Certo, al cosiddetto “Grande Pubblico” lo scippo è piaciuto. Dal momento che il Parlamento sovrano si è ritirato in stile “otto settembre”, il paese ha fatto quello che sapeva fare (poco, a essere onesti), aggrappandosi al telecomando, spacciato tuttora come lo strumento della sua emancipazione, quando era quello del suo asservimento. Così, nella vergognosa vacatio dei legislatori, le regole le ha stabilite l’Auditel, inaugurando la più fasulla concorrenza di tutti i tempi, quella fra Rai e Fininvest (oggi Mediaset). Sono 21 anni che vediamo gli eroi del piccolo schermo emigrare tranquilli da un polo televisivo all’altro, quasi sempre secondo un percorso di andata e ritorno, strapagati dallo stato come dal privato, a partire da Mike Bongiorno e dal piduista Maurizio Costanzo, per finire a Bonolis (senza dimenticare l’attuale vittima Michele Santoro, che pure fu ottimo dipendente di Berlusconi). Inutile fare l’elenco: è infinito.

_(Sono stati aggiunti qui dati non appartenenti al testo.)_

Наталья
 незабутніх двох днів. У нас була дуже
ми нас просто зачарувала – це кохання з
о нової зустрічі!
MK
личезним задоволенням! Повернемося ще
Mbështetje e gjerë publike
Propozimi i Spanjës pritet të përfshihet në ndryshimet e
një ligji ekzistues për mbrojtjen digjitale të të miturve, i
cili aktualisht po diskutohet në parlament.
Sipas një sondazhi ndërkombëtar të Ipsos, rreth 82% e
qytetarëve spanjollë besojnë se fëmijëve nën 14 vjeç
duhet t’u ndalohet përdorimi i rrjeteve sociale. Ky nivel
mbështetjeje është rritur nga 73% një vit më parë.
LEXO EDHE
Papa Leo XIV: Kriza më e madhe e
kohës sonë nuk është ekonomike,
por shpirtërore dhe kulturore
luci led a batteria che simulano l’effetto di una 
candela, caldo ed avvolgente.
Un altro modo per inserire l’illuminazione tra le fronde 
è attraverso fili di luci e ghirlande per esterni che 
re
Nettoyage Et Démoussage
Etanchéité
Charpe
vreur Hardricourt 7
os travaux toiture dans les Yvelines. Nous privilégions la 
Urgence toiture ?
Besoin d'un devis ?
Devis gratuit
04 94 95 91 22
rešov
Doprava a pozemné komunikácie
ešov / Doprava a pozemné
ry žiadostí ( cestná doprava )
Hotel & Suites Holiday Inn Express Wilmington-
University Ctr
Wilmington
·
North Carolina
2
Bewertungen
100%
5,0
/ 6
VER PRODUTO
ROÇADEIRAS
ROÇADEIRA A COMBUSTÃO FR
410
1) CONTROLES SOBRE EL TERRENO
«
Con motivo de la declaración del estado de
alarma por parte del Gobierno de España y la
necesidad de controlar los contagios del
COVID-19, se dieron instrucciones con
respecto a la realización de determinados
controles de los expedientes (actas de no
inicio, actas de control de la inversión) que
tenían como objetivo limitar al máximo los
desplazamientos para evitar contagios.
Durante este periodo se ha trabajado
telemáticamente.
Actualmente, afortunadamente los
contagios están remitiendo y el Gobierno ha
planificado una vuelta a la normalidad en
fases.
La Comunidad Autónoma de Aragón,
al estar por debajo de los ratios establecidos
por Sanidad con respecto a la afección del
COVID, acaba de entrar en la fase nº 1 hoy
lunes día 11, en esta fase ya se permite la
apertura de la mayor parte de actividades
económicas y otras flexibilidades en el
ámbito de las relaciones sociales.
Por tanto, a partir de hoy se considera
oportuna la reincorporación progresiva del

E il prodigio finale di questa orribile favola è che la carta stampata, strozzata dalla voracità del mostro a sei teste che si mangia il 90 per cento della torta pubblicitaria Tv, e il 65 di quella totale, continua a raccontarci la storiella delle epiche sfide dei palinsesti (ultima in ordine di tempo, quella fra il maggiordomo Mentana e il maggiordomo Vespa).
Lo spettatore, che tutti blandiscono come protagonista e giudice ultimo della televisione, è cornuto e mazziato, e nonostante ciò (ammettiamolo) per molti anni è stato pure contento.
E’ cornuto perché si sorbisce la più grande quantità di pubblicità d’Europa, anche sulla rete pubblica che si becca pure il canone, guardando sei reti tutte uguali (con qualche lodevole eccezione degli “indiani” di Rai Tre e pochissimi altri) e tutte brutte. E’ mazziato, perché paga tutta questa pubblicità quando compra qualsiasi prodotto, come Beppe Grillo urla da anni, e perché paga le tasse per stipendiare quelli che dovrebbero vigilare sul mostro, e magari addomesticarlo, e invece ce lo mantengono così com’è, dai parlamentari ai componenti delle Authority. Gente come Santaniello, che da capo dell’Authority sulla Tv si appellò alla magnanimità di Berlusconi quando si trattava di tutelare l’informazione. O come il minuscolo Petruccioli (DS), che è passato a presiedere la Rai che prima vigilava, nominando come direttore un signor nessuno (Meocci) che stava all’Authority delle Telecomunicazioni. Controllori e controllati si scambiano tranquillamente i ruoli, con la stessa disinvoltura con cui i personaggi televisivi cambiano padrone e i calciatori la maglia.
Tutti “grandi professionisti”, todos caballeros.
Il mostro a sei teste sta in piedi grazie ad una convinzione che è diventata un dogma: agli italiani va bene così, questa è la televisione che vogliono. Finché ci sarà gente che è convinta di essere più libera perché può passare da un canale all’altro, il dogma resisterà.
E poi la soluzione è semplice, a portata di mano: basta abbonarsi a Sky, e portare i soldi a Rupert Murdoch, uno dei grandi sostenitori della politica di Bush. Nella favola della televisione italiana vincono sempre i cattivi, anche perché molti telespettatori sono convinti del contrario. Per loro la storia finisce come tutte le fiabe: “…e vissero sempre felici e contenti”.